§ **Task instructions**
1. Decide whether each statement agrees with the blog posts, answering yes or no and quoting the deciding words: (a) The writer had to clean a salsa bowl that sat out all night. (b) The writer managed to get the videos onto youtube. (c) The holy man in the finished book is Lakota.
2. Rewrite the stretch of the blog posts from "mike is a bag" through "take care now.", swapping "salsa bowl" for "punch bowl".

[[ Page excerpt, beginning ]]

Monday, April 09, 2007

mike is a bag of garden implements.
and also.
my parents asked me how the homework was going when they called... i think i must have implied i had too much to come home... I dont remember saying that. I spent the weekend playing with guns and peoples eyeballs.
and by that i dont mean any of those last two things... i mean i spent the weekend with friends a smattering.
good times.
except cleaning their salsa bowl after it sat out all night...
not so much that.

k you take care now.
my current facebook picture is not for me, its for other people... im not sure what it means, i had the idea long ago for something similar, but what came out was not that. its ok though. me thinks life is bella...

Saturday, April 07, 2007

Im rather annoyed because I cant seem to figure out how to get videos from my new editing program (the only one that works with the camera so far) onto youtube (the main outlet)...

this is annoying for multiple reasons, but part of it is because i told all these people i would put videos of them on and now i cant figure out how... does anyone know how to work this shit?
the main problem seems to be that the way they are saved takes up to much space... but i dont know how to fix that.
?help?

also apparently i am having a sleep over party tonight... i'll let you know how that goes.

Dear diary. I wish I had green hair. -Mike

Friday, April 06, 2007

If I had thought about it, when I realized all my roommates would be gone this weekend, I would have had a party, a sleep over party.... i wonder if josh is gonna be here?
is it too late?
elde english

I finished a book today, my autobiography for my american indians in US history, it sort of became my book for fun too as I became more and more attached not only to the guy's personality but also to the spiritual messages. (hes a lakota holy man)
nearing the end i started feeling very caught up in the spirit, the last few chapters all describe the important of some of their rituals and as he discussed them you could feel it, the reverence for his religion...

The other day reading about the sun dance is what got me out of my funk... tonight i began crying as he discussed the importance of the pipe, the connection the the earth, the sky the spirits, the life force. at one point nearing the end I think he said something very profound and simple. He said that when he prays he doesnt talk on and on, he says something very simple and says it over and over if he has to. the meditation i spose... but he said that his simplest most true prayer was something like great spirit, have pity on me, for the sake of my people.... and i burst in to tears... because it said things so simply... every night i tend to at least briefly reflect on all the people i love, I ask god to watch out for them, and then I ask god to watch out for whoever is supporting them (which is hard sometimes because normally these people might be rivals) but in my prayers they are brothers, and all these people I pray for their families, and those they have met, I pray that god watches over everyone who i have touched and who has touched me, and then i pray for theirs, and theirs and theirs and I spread throughout the world asking for each person to have a blessing. and then I tend to ask god to use me if he needs me for his blessing. and these simple words -seem to encompass every prayer i have ever said. and its nothing new, or complex... its the simplicity and the honesty behind them that hit me so hard. the chapter was preceeded by one about the importance of the clown, the man -who for the sake of the spirits, for the sake of those around him, performs his dreams -though they cause him great shame, because this type of dream is always backwards, against the norms.. to cause laughter at his expense. and the idea of that being sacred, and then asking god to have pity on him, not for his sake, not because he wants help, special gifts, wealth, but simply give him any power that would help his people, the people of the world. any amount of shame, hurt, pain, any amount of good anything that would do anything for the good of people... just something beautiful.

[[ Page excerpt, end ]]
[[ Input data, beginning ]]

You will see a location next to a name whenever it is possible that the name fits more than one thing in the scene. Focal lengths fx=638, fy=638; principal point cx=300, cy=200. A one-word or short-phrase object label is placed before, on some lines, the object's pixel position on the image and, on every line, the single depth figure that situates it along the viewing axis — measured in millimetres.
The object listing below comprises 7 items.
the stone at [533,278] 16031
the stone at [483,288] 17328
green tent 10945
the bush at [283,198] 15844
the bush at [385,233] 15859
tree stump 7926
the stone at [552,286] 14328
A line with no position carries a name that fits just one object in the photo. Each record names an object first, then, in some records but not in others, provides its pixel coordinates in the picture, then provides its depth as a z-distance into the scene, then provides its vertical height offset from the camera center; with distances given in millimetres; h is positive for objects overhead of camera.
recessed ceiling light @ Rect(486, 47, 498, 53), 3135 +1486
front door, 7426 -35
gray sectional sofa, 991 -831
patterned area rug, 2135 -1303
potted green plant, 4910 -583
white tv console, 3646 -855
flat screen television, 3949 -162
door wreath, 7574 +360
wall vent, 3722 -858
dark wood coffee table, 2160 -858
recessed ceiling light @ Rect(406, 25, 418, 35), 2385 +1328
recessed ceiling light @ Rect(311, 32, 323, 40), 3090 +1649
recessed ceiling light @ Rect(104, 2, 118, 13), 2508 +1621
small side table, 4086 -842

[[ Input data, end ]]

§ **Answers by item**
1.
(a) Yes: "except cleaning their salsa bowl after it sat out all night..."
(b) No: "now i cant figure out how"
(c) Yes: "(hes a lakota holy man)"

2.
mike is a bag of garden implements.
and also.
my parents asked me how the homework was going when they called... i think i must have implied i had too much to come home... I dont remember saying that. I spent the weekend playing with guns and peoples eyeballs.
and by that i dont mean any of those last two things... i mean i spent the weekend with friends a smattering.
good times.
except cleaning their punch bowl after it sat out all night...
not so much that.

k you take care now.